Annoying, but easily remedied by calling to cancel the appointment.  In hindsight I should have just texted “N” to “not confirm” and been done with it.  I was already cranky from another shit night’s sleep, the inability of the medical profession to fix the new problem they had caused for me, and everything related to the pain, physical and emotional, of being unable to walk.  I made the mistake of not texting “N”, instead calling to find out if there was some reason for this sudden emergency appointment.

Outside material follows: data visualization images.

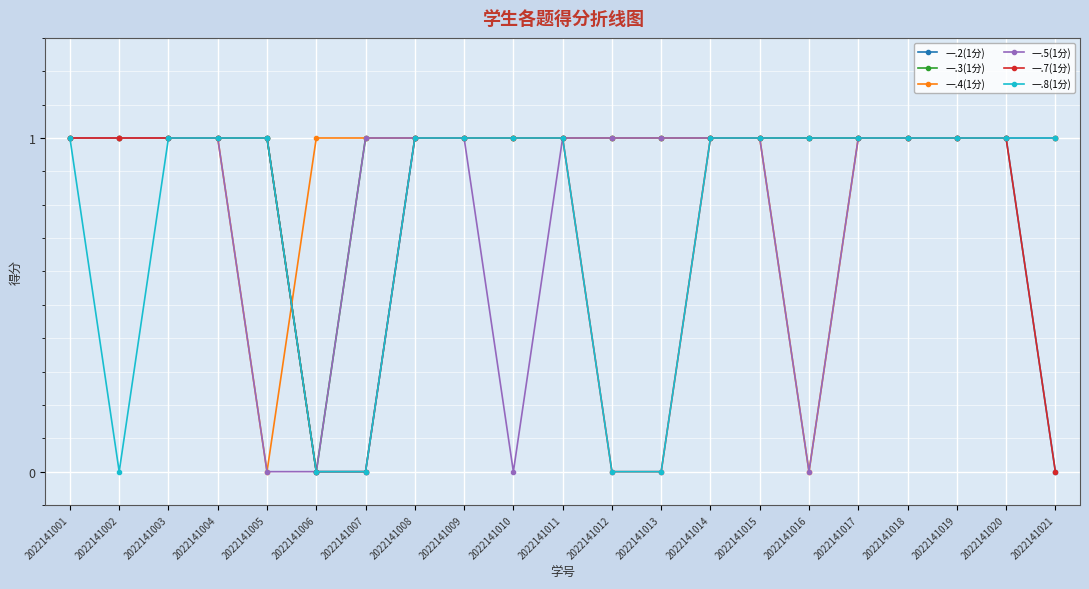

Which series has the largest total across all categories?

一.3(1分)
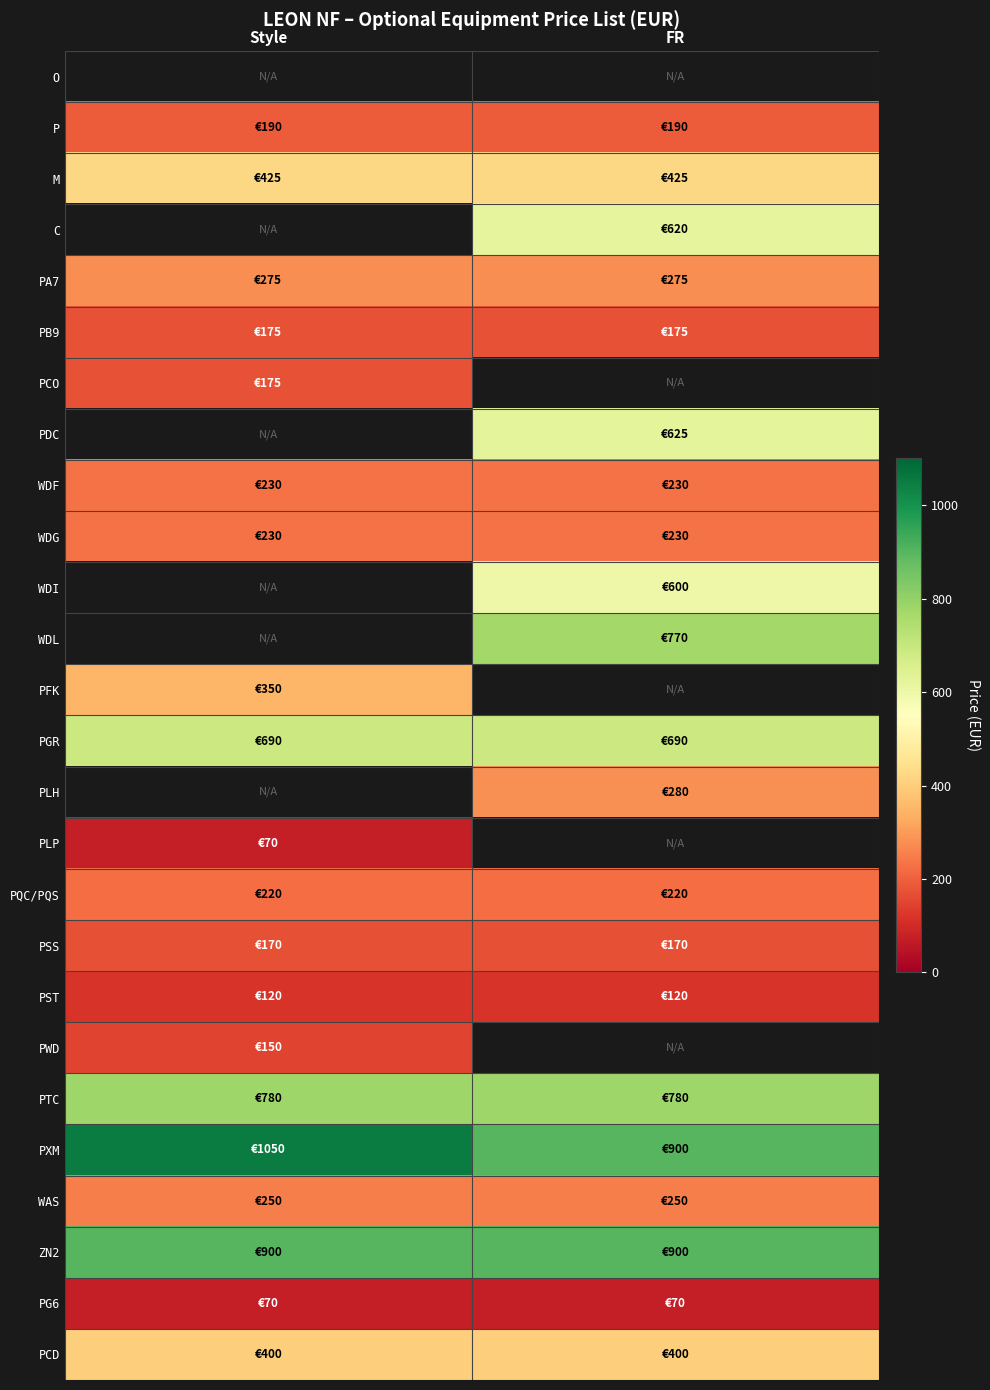

Which has a higher value, FR or Style?

Style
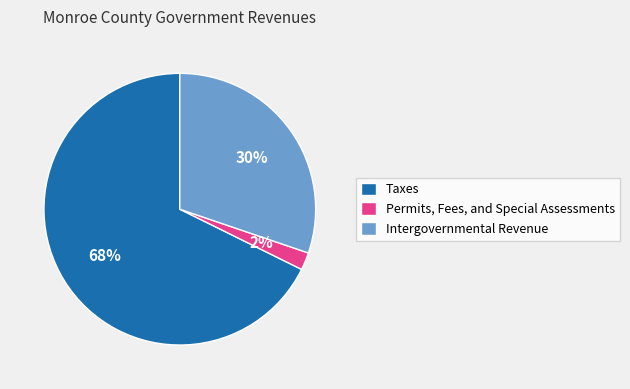

Which category has the biggest portion of the pie?

Taxes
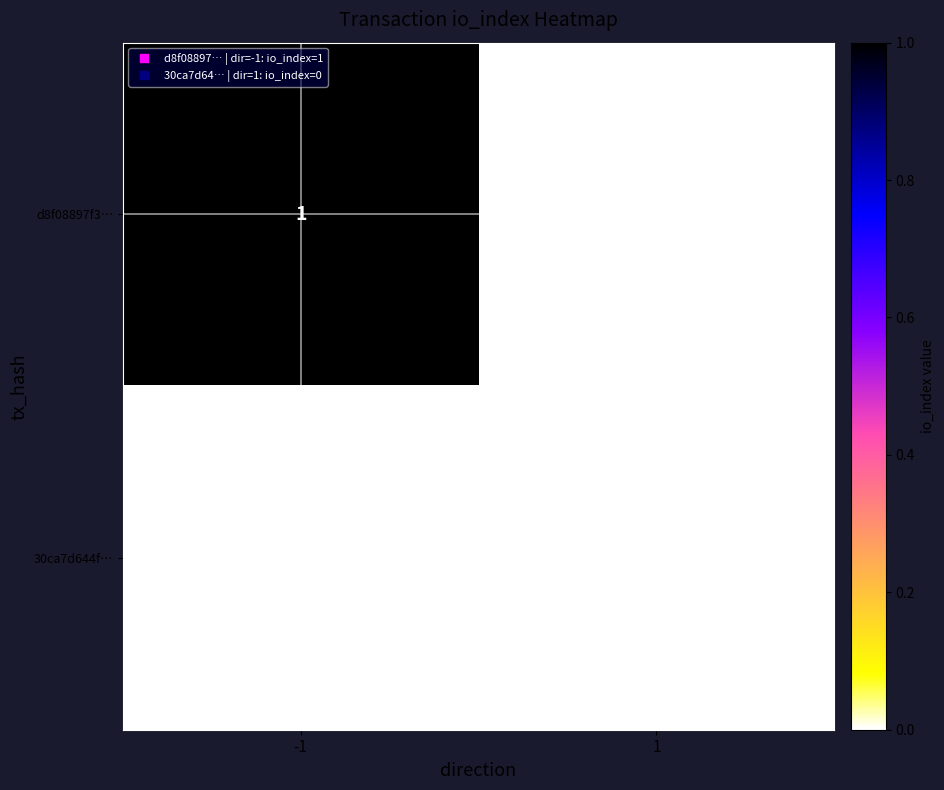

Which series has the largest total across all categories?

d8f08897f3…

As is the case whenever trying to talk to anyone in a corporate medical office, it was a gauntlet of ads, unsolicited advice about their convenient website and hold music.  I hung up angrily after a few minutes of a five second loop of hold muzak played over and over and over.  The wife, seeing me upset, moved in to help me out.  At one point, when she had someone on the line, she began to cry in frustration and overflowing sympathy for my aggravation.  I took the phone, explained the situation, canceled the appointment, handed the phone back to the wife.  Ten minutes later she was still making nice with the very nice clerk at the appointment desk.  The doctor was seeing other patients, but would personally call me at her earliest opportunity, she let me know.

I didn’t need a call from the doctor.  I’d make an earlier appointment if needed to after I got her response on the portal.  There was no need to trouble the doctor, there was no need to trouble myself, and yet, the call went on and on until I finally lost my shit and began screaming, as I do in the shower sometimes when I’m alone in the house and my knee is screaming along with me. 

The wife is now hurt, and I am a brutal fucking bitter asshole, in addition to an ungrateful one who snarls and yells at someone who is only trying to help me. 

Have a blessed day, y’all.  May this cautionary tale remind you to be the best person you can be, and remember to make nice after you lose control of your frustrations.

[1] Across the board, people with disabilities generally agree that words implying the person is a victim of their disability should be avoided. For example, it is recommended that people choose phrases like “they had a stroke” instead of “they are a stroke victim” or “they suffered a stroke.” These negative phrases can imply that the person is passive to their condition.